But left unaddressed in this controversy is the suggestion that American soldiers carry special “weapons of war” that can easily be purchased by civilians at home. Presumably, Walz was advocating a ban on civilian ownership of AR-15s and similar semiautomatic rifles, on the rationale that they look like the real M16 “assault rifles” issued to our military when both Walz and I served. (I was issued M16s during both of my Army tours in Vietnam.)

Despite similarities in appearance, the military M16 and the civilian AR-15 are in reality very different firearms. Both share a much less powerful cartridge than our military has traditionally used for its main battle rifles, and that is because the M16 was designed to fire more than 500 rounds per minute with a single pull of the trigger when the selector switch is set to “Auto” — and virtually no one can control a handheld full-auto rifle (think “machine gun”) loaded with 30-06 cal. (used from 1903 until 1957 in the 1903 Springfield and the M1 Garand rifle) or 7.62mm NATO (used briefly during the early days of the Vietnam War in the M14). The recoil from the first shot raises the muzzle so subsequent bullets fly far above the heads of the enemy.

The 5.56mm (.223 cal.) round fired by the M16 and AR-15 launches a projectile one-quarter to one-half as heavy as 30-06 bullets, with far less than half of the muzzle energy (and just over one-third of that energy at 200 yards). It was chosen so the M16 could be controlled when fired full automatic and also so soldiers could carry more of the smaller (and 50 percent lighter) ammo into the field. Indeed, the round is so weak that it is banned for hunting deer in Virginia and many other states to avoid unnecessary suffering for the animal. (There are handgun rounds that fire bullets more than seven times heavier with twice the muzzle energy of the 5.56.) It was a reasonable choice for firing “full auto” through an M16, but the AR-15 has no full-auto option. Indeed, part of the appeal of the 5.56 AR-15 to civilian shooters is that the recoil is far less than most hunting cartridges and the price of ammo much lower.

In reality, not a single country in the world has ever issued the AR-15 as its primary infantry rifle. Calling it a “weapon of war” is as disingenuous as Governor Walz’s claim to have been “in war.” Indeed, reports that enemy soldiers in Iraq were continuing to fight even after being hit multiple times with 5.56 bullets led the American military in 2022 to shift to a new round that would provide “greater energy on the target.”

The campaign to conflate civilian AR-15 rifles and real military assault rifles was intended by the Violence Policy Center (VPC) to trick the American public into believing that civilian AR-15s are “machine guns.” A 1988 VPC policy paper explained: “The weapons’ menacing looks, coupled with the public’s confusion over fully automatic machine guns versus semi-automatic assault weapons — anything that looks like a machine gun is assumed to be a machine gun — can only increase the chance of public support for restrictions on these weapons.”

The scam clearly worked. After the 2012 Sandy Hook school shooting, President Obama incorrectly described the weapon used as “a fully automatic weapon.” The VPC understood that AR-15s were not, in fact, a major factor in homicides. A study by the Virginia Department of Criminal Justice Services of 600 firearms murders between 1989 and 1991 reported that “assault rifles” — by which they meant semiautomatic rifles that looked like military assault rifles — were used less than 1 percent of the time, and annual FBI data show that rifles of all kinds account for less than 5 percent of homicides — far less than half the number murdered by “personal weapons” such as “hands, fists, and feet.” But getting the public to accept banning “black rifles” would increase the likelihood that Americans eventually approve of the VPC’s real goal, which is banning all handguns.

- [DATASET EXCERPTS]:

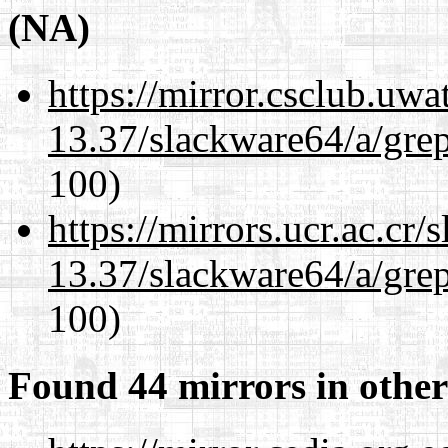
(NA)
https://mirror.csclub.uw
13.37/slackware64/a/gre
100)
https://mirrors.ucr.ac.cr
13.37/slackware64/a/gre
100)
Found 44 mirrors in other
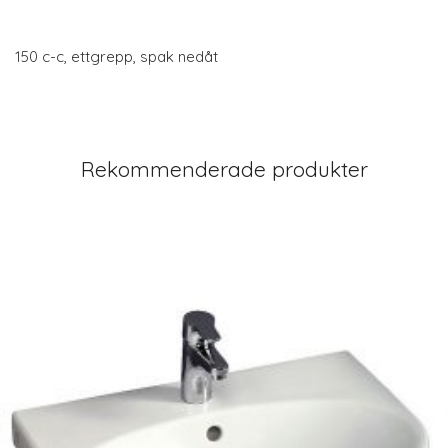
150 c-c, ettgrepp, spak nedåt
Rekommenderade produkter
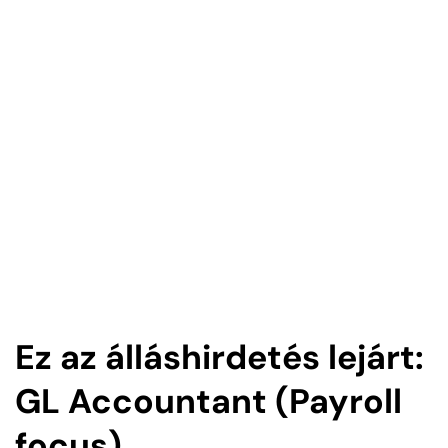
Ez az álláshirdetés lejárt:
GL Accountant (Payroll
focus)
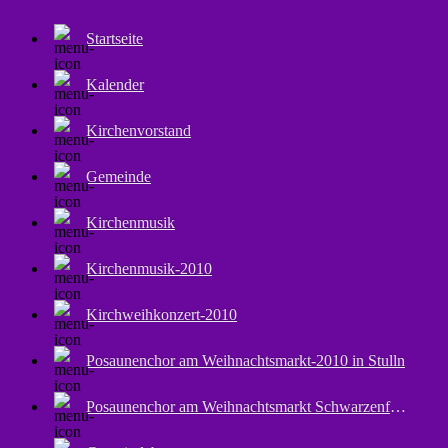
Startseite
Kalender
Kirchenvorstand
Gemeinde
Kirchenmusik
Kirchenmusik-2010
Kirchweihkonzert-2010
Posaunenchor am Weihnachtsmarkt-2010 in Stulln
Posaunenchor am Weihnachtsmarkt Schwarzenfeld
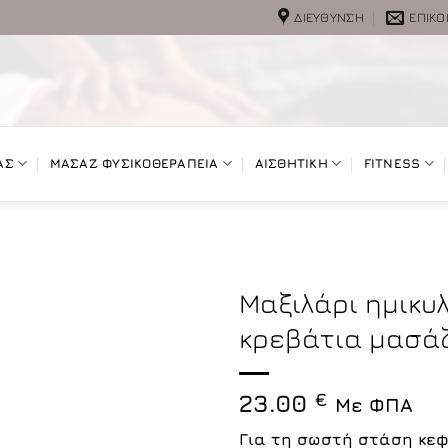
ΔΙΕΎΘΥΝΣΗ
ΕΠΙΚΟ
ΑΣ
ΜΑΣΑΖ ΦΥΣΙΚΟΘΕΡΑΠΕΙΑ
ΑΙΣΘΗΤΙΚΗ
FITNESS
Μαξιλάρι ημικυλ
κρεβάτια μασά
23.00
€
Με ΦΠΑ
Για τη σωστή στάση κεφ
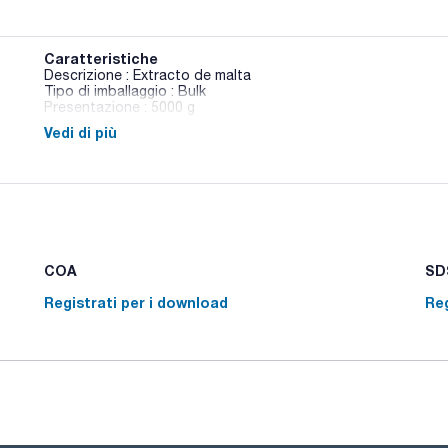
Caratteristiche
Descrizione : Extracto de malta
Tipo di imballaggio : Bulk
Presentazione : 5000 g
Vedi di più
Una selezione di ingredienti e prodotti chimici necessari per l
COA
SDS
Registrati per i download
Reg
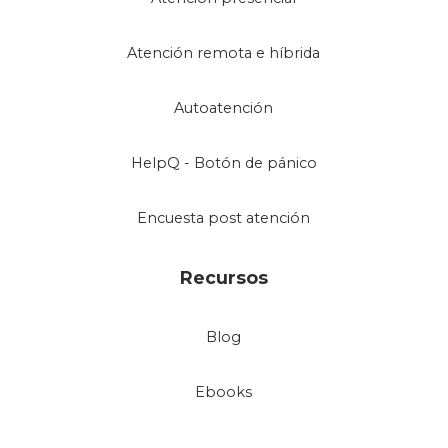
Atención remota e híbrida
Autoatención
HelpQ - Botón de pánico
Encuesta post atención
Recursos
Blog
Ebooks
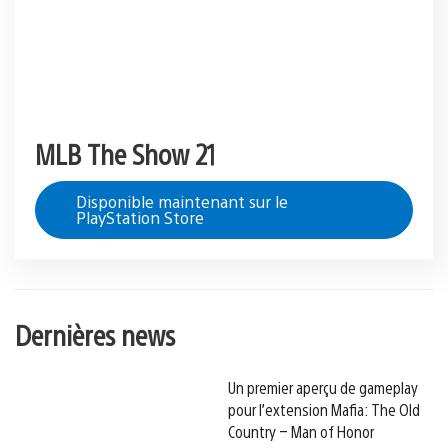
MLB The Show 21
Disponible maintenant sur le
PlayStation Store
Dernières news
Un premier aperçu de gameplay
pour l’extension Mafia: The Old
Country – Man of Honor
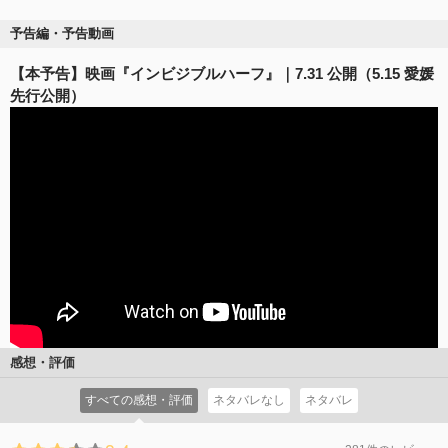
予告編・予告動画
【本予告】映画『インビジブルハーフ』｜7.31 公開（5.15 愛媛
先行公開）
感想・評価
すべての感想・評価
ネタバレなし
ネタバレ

- [PROBLEM REQUIREMENTS]: Print the portion of the AR-15 article that begins with the words containing "Despite similarities in" and ends with "of the enemy.", copied verbatim. The lines have no connection to the AR-15 article.

- [EXERCISE RESULT]:
Despite similarities in appearance, the military M16 and the civilian AR-15 are in reality very different firearms. Both share a much less powerful cartridge than our military has traditionally used for its main battle rifles, and that is because the M16 was designed to fire more than 500 rounds per minute with a single pull of the trigger when the selector switch is set to “Auto” — and virtually no one can control a handheld full-auto rifle (think “machine gun”) loaded with 30-06 cal. (used from 1903 until 1957 in the 1903 Springfield and the M1 Garand rifle) or 7.62mm NATO (used briefly during the early days of the Vietnam War in the M14). The recoil from the first shot raises the muzzle so subsequent bullets fly far above the heads of the enemy.